Au martyr Etienne Dolet - Cartoliste

Il n’y avait, à cette époque où sévissait en France la Sainte-Inquisition et Ignace de Loyola, de profession plus odieuse, pour les amis de la bigoterie et de la superstition, que celle d’imprimeur. On intima l’ordre à Étienne Dolet de cesser ses publications et de retirer, de ses presses, ses livres. Dolet continua quand même. Il fut arrêté à Lyon et conduit à Paris pour y être jugé. Le Parlement de cette ville déclara Dolet coupable de blasphème, de sédition et d’exposition de livres prohibés et damnés. Il fut condamné à être brûlé vif avec ses livres. L’exécution eut lieu sur la place Maubert, le 3 août 1546.

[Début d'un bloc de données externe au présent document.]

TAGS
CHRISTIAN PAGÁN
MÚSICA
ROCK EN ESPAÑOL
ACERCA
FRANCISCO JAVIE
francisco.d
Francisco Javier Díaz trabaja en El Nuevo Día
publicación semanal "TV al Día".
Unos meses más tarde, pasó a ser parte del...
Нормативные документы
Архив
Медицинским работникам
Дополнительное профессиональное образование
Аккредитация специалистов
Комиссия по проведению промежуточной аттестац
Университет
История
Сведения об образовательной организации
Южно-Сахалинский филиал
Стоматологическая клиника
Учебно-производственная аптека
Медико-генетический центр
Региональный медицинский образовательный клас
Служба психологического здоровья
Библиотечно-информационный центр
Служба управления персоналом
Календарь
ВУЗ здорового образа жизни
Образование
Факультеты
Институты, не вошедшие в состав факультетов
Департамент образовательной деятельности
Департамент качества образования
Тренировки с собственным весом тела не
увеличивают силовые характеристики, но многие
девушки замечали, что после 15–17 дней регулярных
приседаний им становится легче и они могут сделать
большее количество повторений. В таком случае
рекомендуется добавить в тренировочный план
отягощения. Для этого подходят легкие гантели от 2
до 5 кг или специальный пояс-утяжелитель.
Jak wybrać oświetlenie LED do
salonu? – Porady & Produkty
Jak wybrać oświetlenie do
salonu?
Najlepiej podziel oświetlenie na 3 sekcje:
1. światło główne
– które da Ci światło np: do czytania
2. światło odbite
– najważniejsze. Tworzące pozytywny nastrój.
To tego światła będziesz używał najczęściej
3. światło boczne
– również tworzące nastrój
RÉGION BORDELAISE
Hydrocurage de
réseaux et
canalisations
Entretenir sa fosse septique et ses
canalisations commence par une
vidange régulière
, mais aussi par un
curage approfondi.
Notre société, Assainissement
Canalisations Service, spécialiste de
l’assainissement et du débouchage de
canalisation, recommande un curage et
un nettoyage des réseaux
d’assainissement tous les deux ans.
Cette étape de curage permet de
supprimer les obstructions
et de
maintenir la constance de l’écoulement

Ainsi mourut ce savant, pour avoir résisté à la bigoterie et attaqué la superstition. Pour montrer la belle âme de ce martyr de la Libre Pensée, quelques lignes de lui, citées ici, suffiront à le faire aimer : Les lettres, de nos jours, s’épanouissent avec splendeur : heureuse et brillante floraison ! La littérature est cultivée avec un si bel enthousiasme que, pour atteindre à la gloire des anciens, une seule chose nous manque : la liberté. Cependant la brèche est ouverte. De tous les coins de l’Italie, de l’Allemagne, de l’Angleterre, de la France, de l’Espagne, la Science fait partir, en même temps, ses foudres de guerre dont les éclats tombent sur la barbarie encore debout...

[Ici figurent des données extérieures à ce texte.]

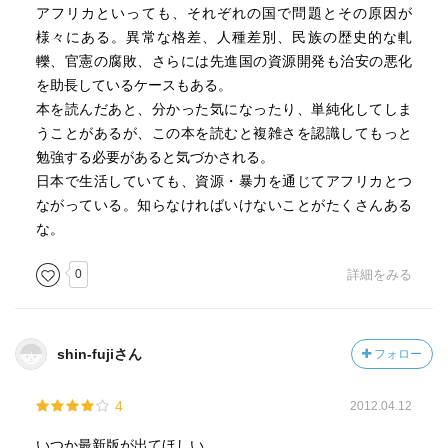
アフリカといっても、それぞれの国で問題とその原因が
様々にある。異常な格差、人種差別、民族の歴史的な軋
轢、官憲の腐敗、さらには先進国の資源開発も治安の悪化
を助長しているケースもある。
本を読んだあと、分かった気になったり、単純化してしま
うことがあるが、この本を読むと複雑さを認識してもっと
勉強する必要があると気づかされる。
日本で生活していても、資源・暴力を通じてアフリカとつ
ながっている。知らなければいけないことがたくさんある
な。
0
詳細をみる
shin-fujiさん
フォロー
4
2012.04.12
いつか最新版が出てほしい。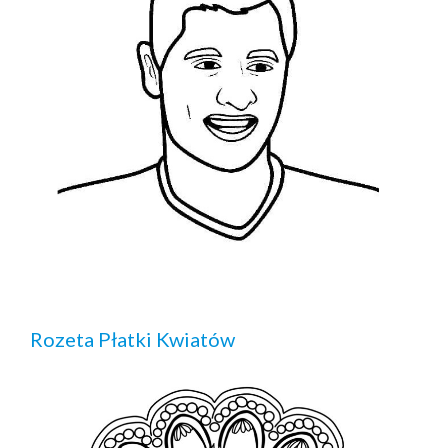
Rozeta Płatki Kwiatów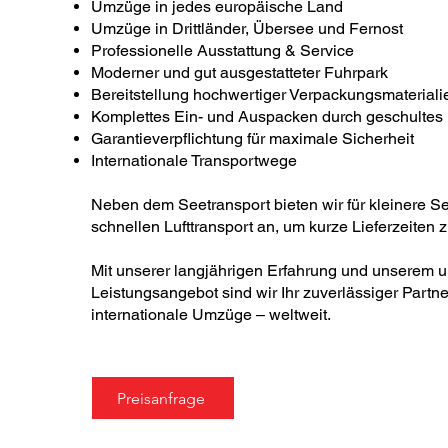
Umzüge in jedes europäische Land
Umzüge in Drittländer, Übersee und Fernost
Professionelle Ausstattung & Service
Moderner und gut ausgestatteter Fuhrpark
Bereitstellung hochwertiger Verpackungsmateriali
Komplettes Ein- und Auspacken durch geschultes
Garantieverpflichtung für maximale Sicherheit
Internationale Transportwege
Neben dem Seetransport bieten wir für kleinere 
schnellen Lufttransport an, um kurze Lieferzeiten 
Mit unserer langjährigen Erfahrung und unserem
Leistungsangebot sind wir Ihr zuverlässiger Partne
internationale Umzüge – weltweit.
Preisanfrage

L’on semble rêver en songeant que cela fut écrit vers 1540. Aussi ce grand esprit était trop clairvoyant, et trop gênant par conséquent. Les forces mauvaises d’obscurantisme ont assassiné cette intelligence supérieure et cette âme généreuse et courageuse. Salut à toi, Étienne Dolet ! Honte à vous, lâches bourreaux qui, sous le couvert d’une religion d’amour et de bonté, n’avaient comme seule arme : l’éteignoir du bûcher.